Die Lehrpersonen seien zwar gut und würden professionell arbeiten. Doch statt in der Schweiz anzukommen, habe sein Kind nur Kontakt mit Flüchtlingskindern. Sein sechsjähriger Bub leide darunter: «In diesem Umfeld erhalten meine Kinder keine gute Schulbildung», lautet die Einschätzung des Vaters.

Übertritt ja – bloss wann

Unter den Eltern kursieren verschiedene Informationen, wann ein Übertritt an die Volksschule möglich ist. Davut erhielt im Heim die Auskunft, dass es für einen Übertritt zuerst einen positiven Asylentscheid brauche – was Jahre dauern kann.

Ein anderer Vater erfuhr im Elterngespräch, dass ein Übertritt frühestens nach zwei Jahren an der Heimschule geprüft würde.

Die offizielle Antwort des Migrationsamts lautet nochmals anders. Schriftlich heisst es zuerst, ein Übertritt würde frühestens nach eineinhalb Jahren geprüft. Im Gespräch erklärt Marcel Suter, ein Wechsel sei auch früher möglich: «Wenn ein Kind nach einem halben Jahr bereit ist, kann es an die Volksschule wechseln».

Ob die Voraussetzungen erfüllt seien, würden mehrere Fachpersonen miteinander beurteilen. Der Stand des Asylverfahrens spiele keine Rolle, unterstreicht Marcel Suter. Auch hier steht also Aussage gegen Aussage.

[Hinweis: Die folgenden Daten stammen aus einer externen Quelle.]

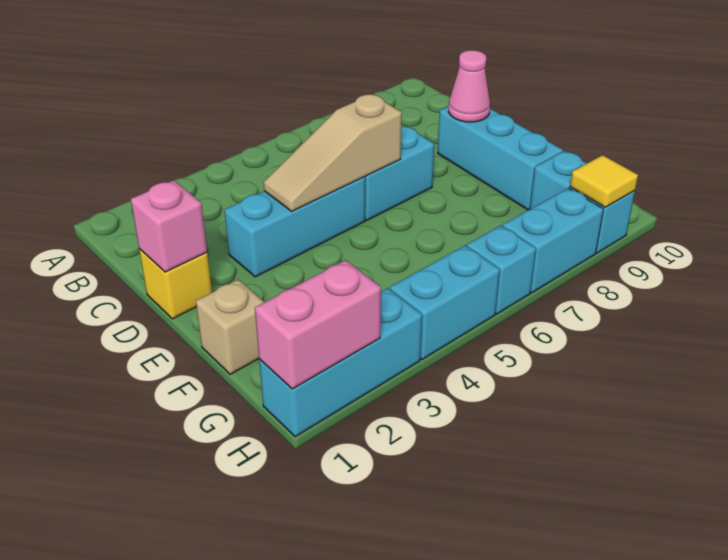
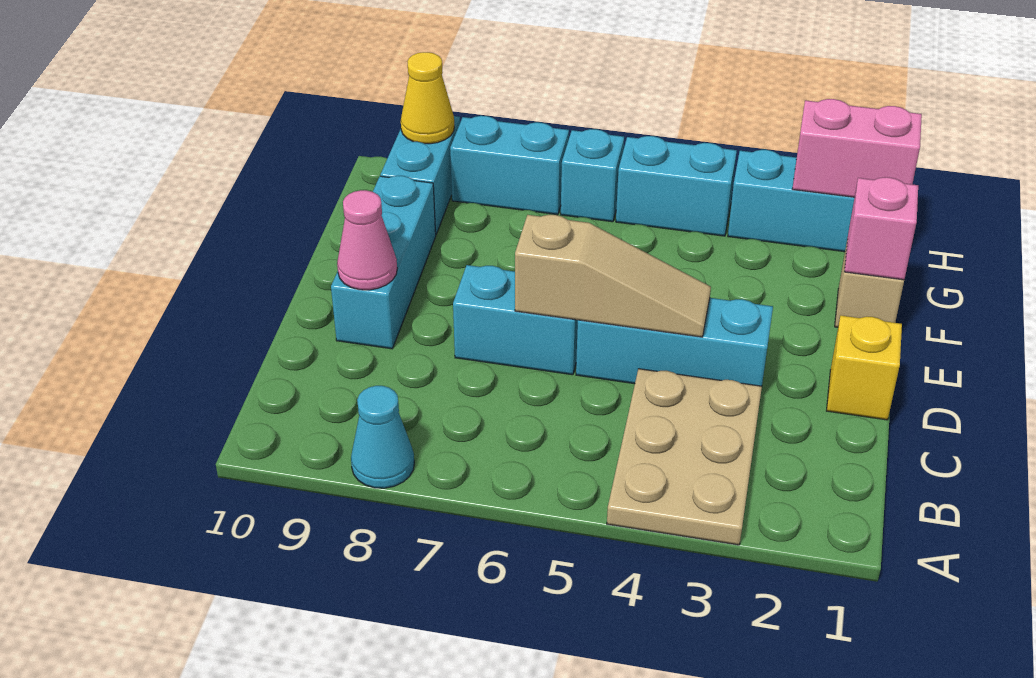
none -> tan 2x3 plate [607,369,762,545]
none -> cyan 1x1 cone [351,386,414,488]
pink 1x1 brick [131,180,207,272] -> pink 1x1 brick moved to [844,177,918,280]
yellow 1x1 tile [570,155,638,207] -> yellow 1x1 cone [401,52,454,144]

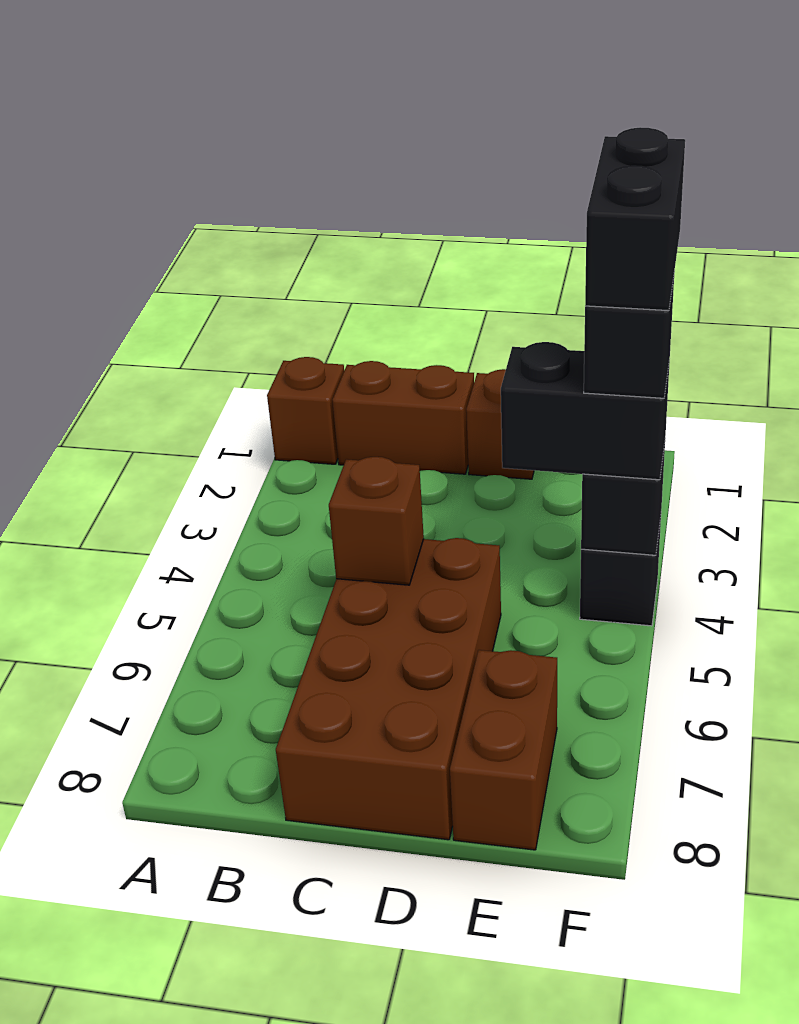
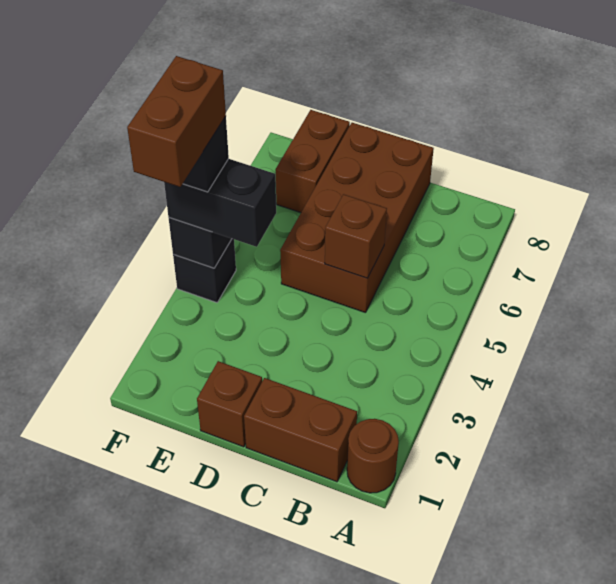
brown 1x1 brick [267,357,344,464] -> brown 1x1 round brick [347,419,399,493]
black 1x2 brick [585,127,685,311] -> brown 1x2 brick [127,56,226,187]

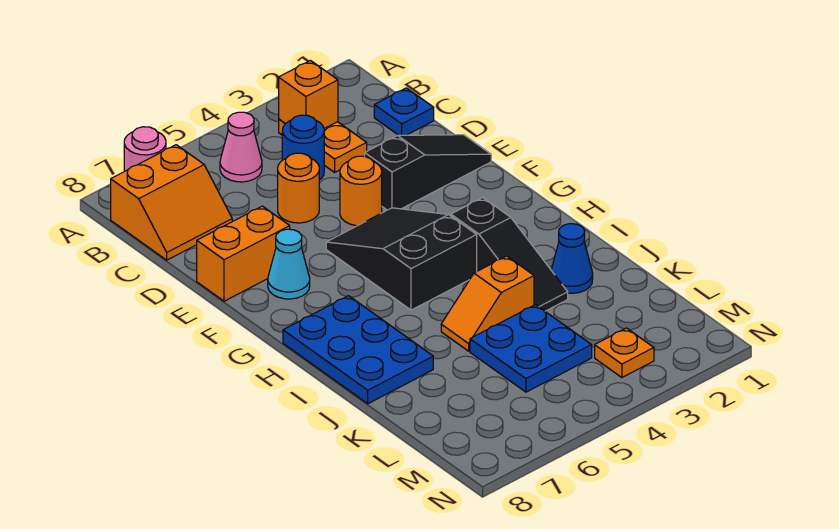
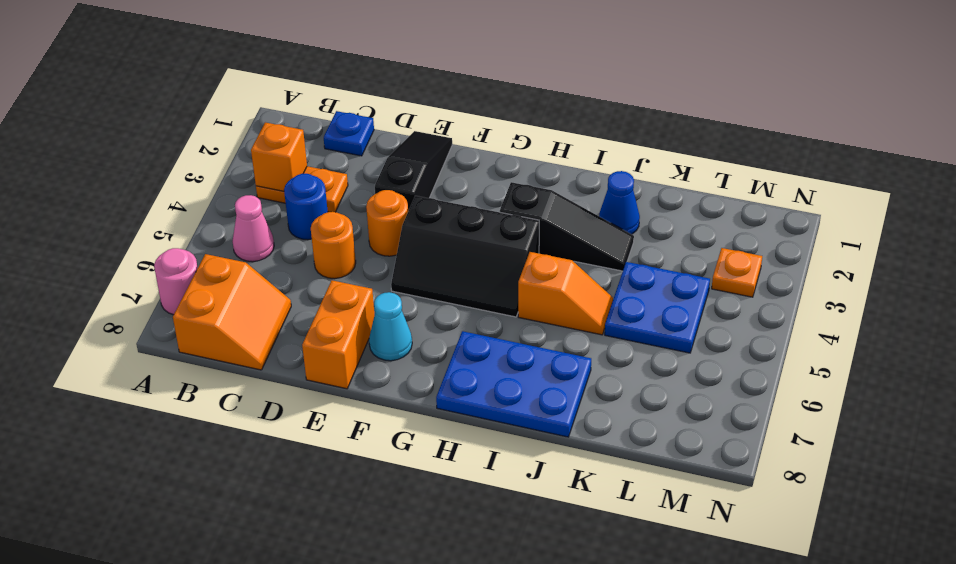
black 2x3 slope [326,208,477,310] -> black 2x3 slope turned to [391,196,539,317]
orange 1x2 slope [441,256,534,351] -> orange 1x2 slope turned to [518,252,613,335]

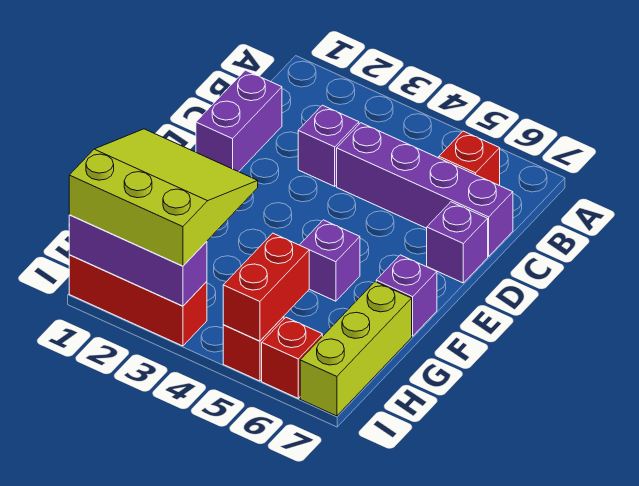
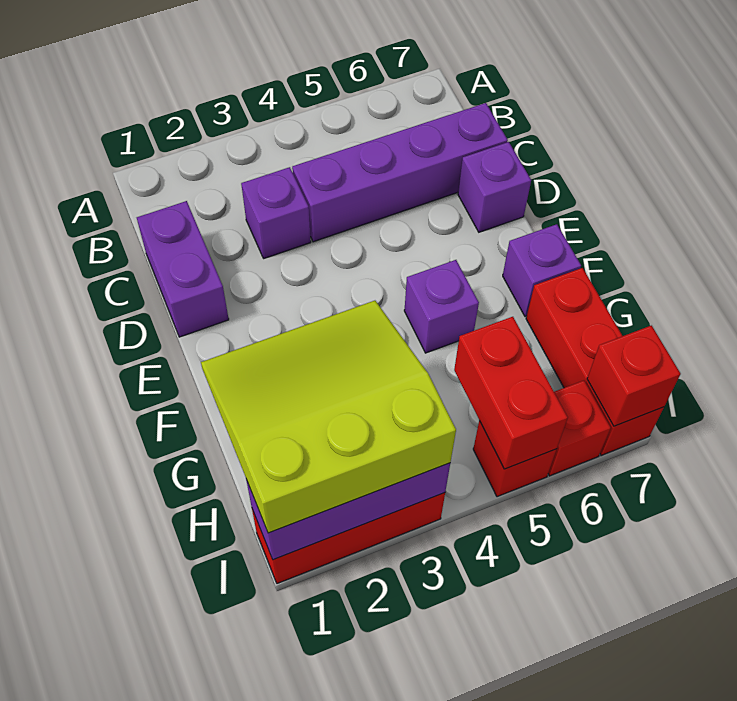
red 1x1 brick [439,131,500,186] -> red 1x1 brick moved to [587,326,681,426]
lime 1x3 brick [300,282,412,416] -> red 1x3 brick [526,268,664,455]

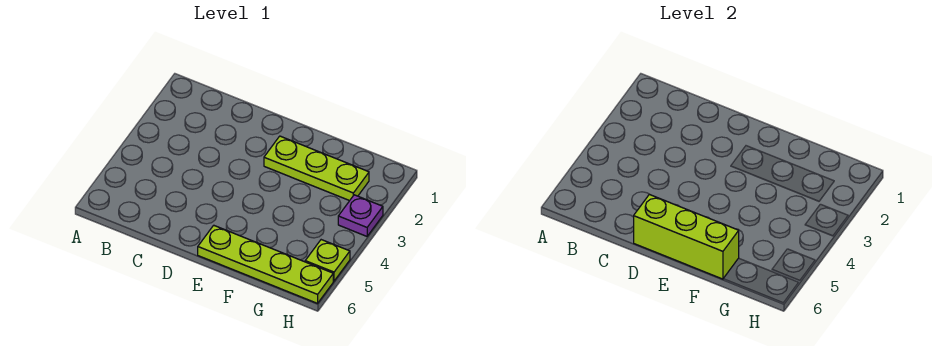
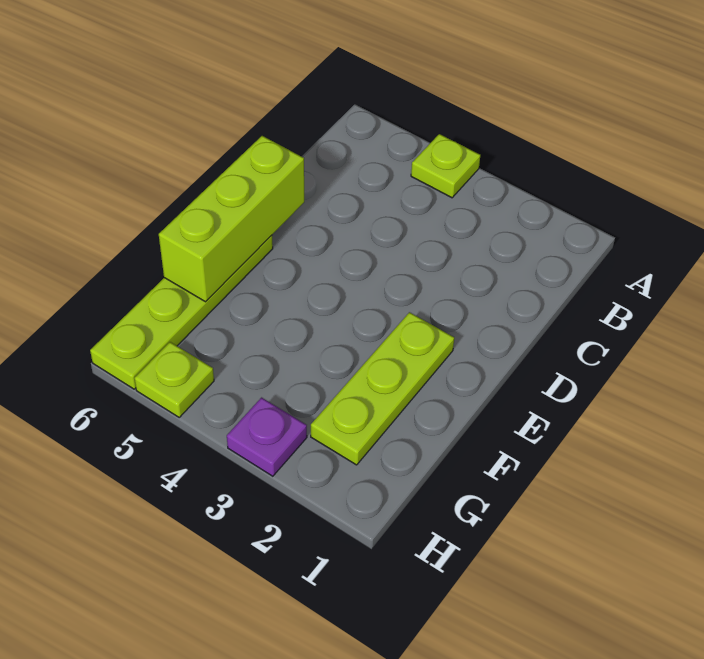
none -> lime 1x1 plate [411,134,480,198]

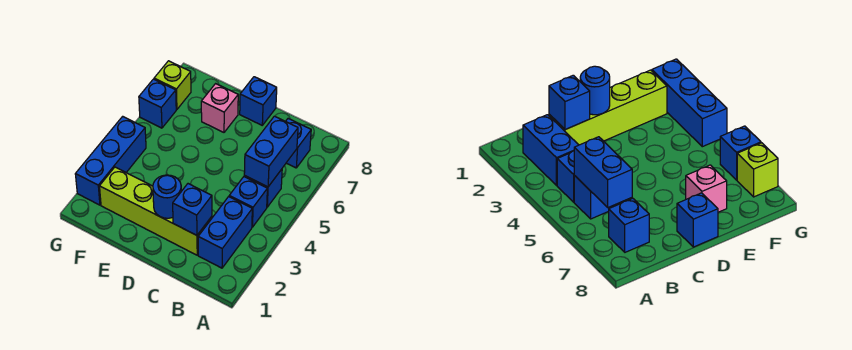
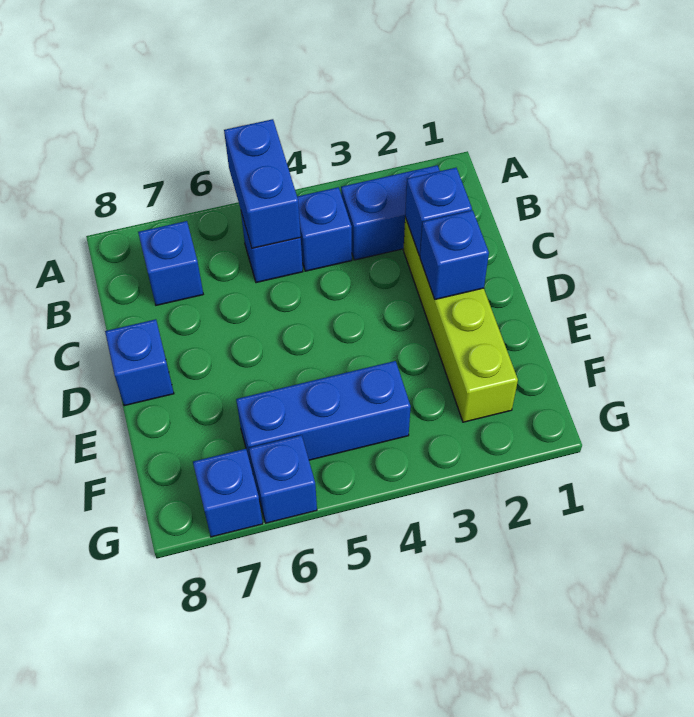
blue 1x2 brick [244,116,298,187] -> blue 1x2 brick turned to [224,119,301,248]
blue 1x1 round brick [153,175,181,218] -> blue 1x1 brick [420,210,489,299]
pink 1x1 brick [201,84,238,132] -> none
blue 1x3 brick [75,116,146,205] -> blue 1x3 brick moved to [236,361,411,473]
lime 1x1 brick [154,61,191,109] -> blue 1x1 brick [193,449,263,537]

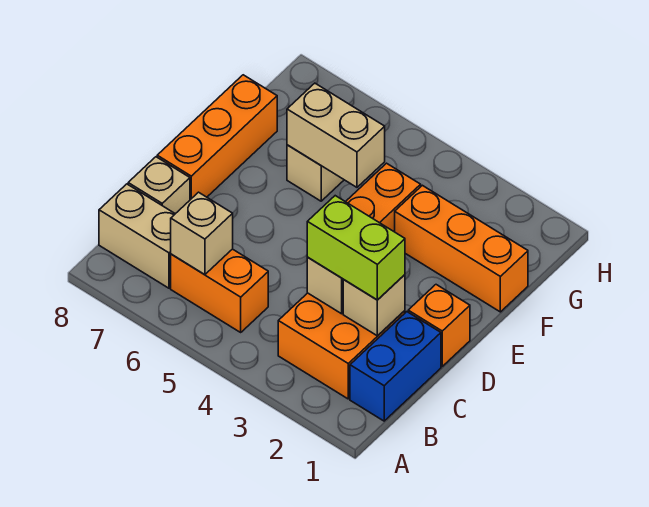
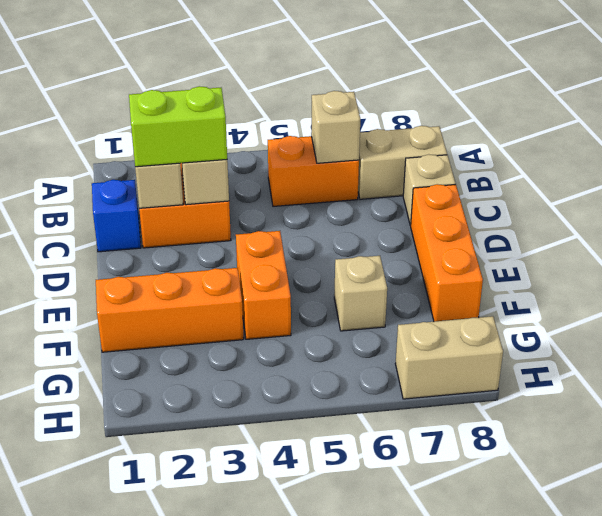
blue 1x2 brick [350,312,441,421] -> blue 1x1 brick [92,180,141,252]
orange 1x1 brick [408,285,470,366] -> none
tan 1x2 brick [287,83,385,187] -> tan 1x2 brick moved to [395,316,503,399]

Wie lange Kinder im Schnitt die Heimschule besuchen, darüber führt der Kanton keine Statistik. Was auffällt: Knapp 90 Kinder besuchen eine der asylinternen Schulen, mehr als die Hälfte länger als zwei Jahre. Aktuell haben es nur neun Kinder an eine öffentliche Schule geschafft.